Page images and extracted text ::
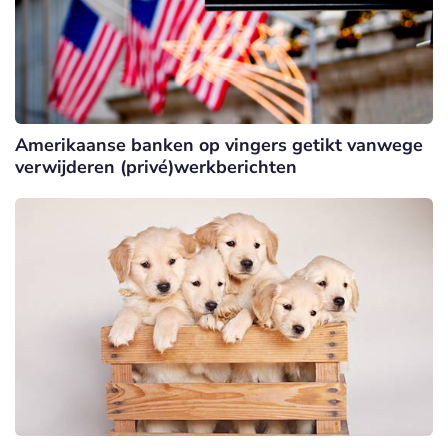
Amerikaanse banken op vingers getikt vanwege
verwijderen (privé)werkberichten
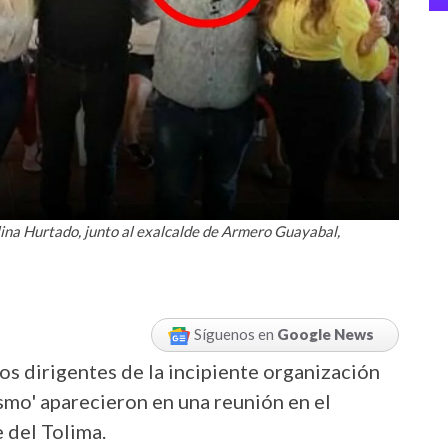
ina Hurtado, junto al exalcalde de Armero Guayabal,
Síguenos en
Google News
s dirigentes de la incipiente organización
smo' aparecieron en una reunión en el
 del Tolima.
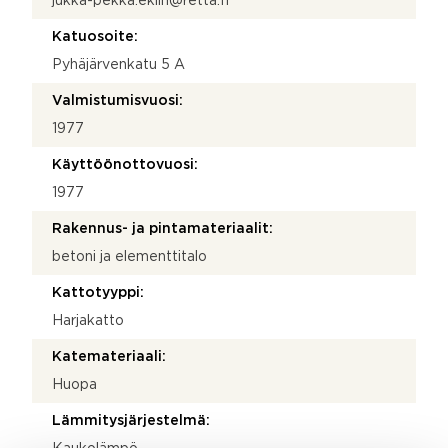
jukka-pekka.eklin@retta.fi
Katuosoite:
Pyhäjärvenkatu 5 A
Valmistumisvuosi:
1977
Käyttöönottovuosi:
1977
Rakennus- ja pintamateriaalit:
betoni ja elementtitalo
Kattotyyppi:
Harjakatto
Katemateriaali:
Huopa
Lämmitysjärjestelmä:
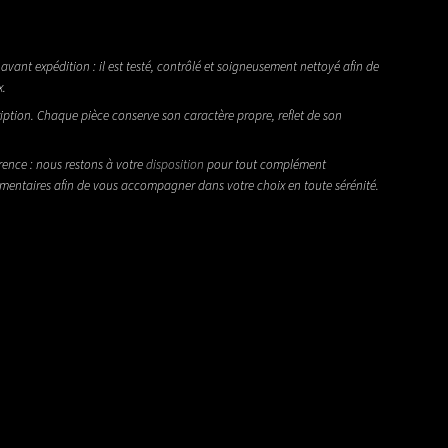
avant expédition : il est testé, contrôlé et soigneusement nettoyé afin de
x.
iption. Chaque pièce conserve son caractère propre, reflet de son
rence : nous restons à votre
disposition
pour tout complément
émentaires afin de vous accompagner dans votre choix en toute sérénité.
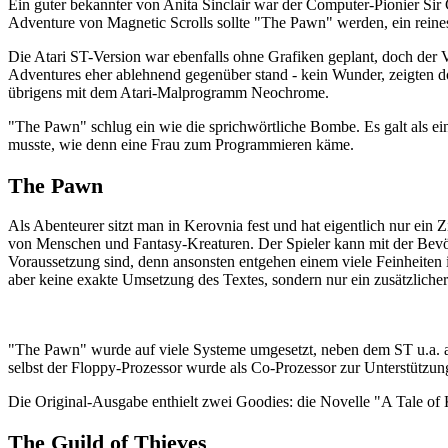
Ein guter bekannter von Anita Sinclair war der Computer-Pionier Sir
Adventure von Magnetic Scrolls sollte "The Pawn" werden, ein reines
Die Atari ST-Version war ebenfalls ohne Grafiken geplant, doch der V
Adventures eher ablehnend gegenüber stand - kein Wunder, zeigten d
übrigens mit dem Atari-Malprogramm Neochrome.
"The Pawn" schlug ein wie die sprichwörtliche Bombe. Es galt als eine
musste, wie denn eine Frau zum Programmieren käme.
The Pawn
Als Abenteurer sitzt man in Kerovnia fest und hat eigentlich nur ein
von Menschen und Fantasy-Kreaturen. Der Spieler kann mit der Bevölk
Voraussetzung sind, denn ansonsten entgehen einem viele Feinheiten 
aber keine exakte Umsetzung des Textes, sondern nur ein zusätzlicher
"The Pawn" wurde auf viele Systeme umgesetzt, neben dem ST u.a. auc
selbst der Floppy-Prozessor wurde als Co-Prozessor zur Unterstützun
Die Original-Ausgabe enthielt zwei Goodies: die Novelle "A Tale of 
The Guild of Thieves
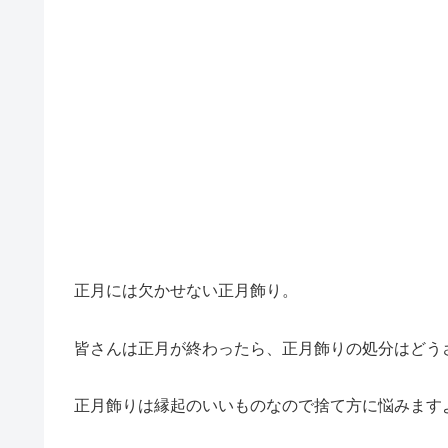
正月には欠かせない正月飾り。
皆さんは正月が終わったら、正月飾りの処分はどう
正月飾りは縁起のいいものなので捨て方に悩みます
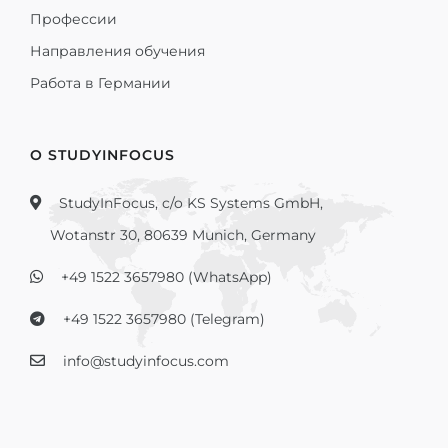
Профессии
Направления обучения
Работа в Германии
О STUDYINFOCUS
StudyInFocus, c/o KS Systems GmbH,
Wotanstr 30, 80639 Munich, Germany
+49 1522 3657980 (WhatsApp)
+49 1522 3657980 (Telegram)
info@studyinfocus.com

Job :: Retype exactly, and only, the lines from the one containing "皆さんは正月が終わったら、正月飾りの処分はどう" through the end of the records above. Pictures stay out of the copy.

Your response ::
皆さんは正月が終わったら、正月飾りの処分はどう
正月飾りは縁起のいいものなので捨て方に悩みます
Профессии
Направления обучения
Работа в Германии
О STUDYINFOCUS
StudyInFocus, c/o KS Systems GmbH,
Wotanstr 30, 80639 Munich, Germany
+49 1522 3657980 (WhatsApp)
+49 1522 3657980 (Telegram)
info@studyinfocus.com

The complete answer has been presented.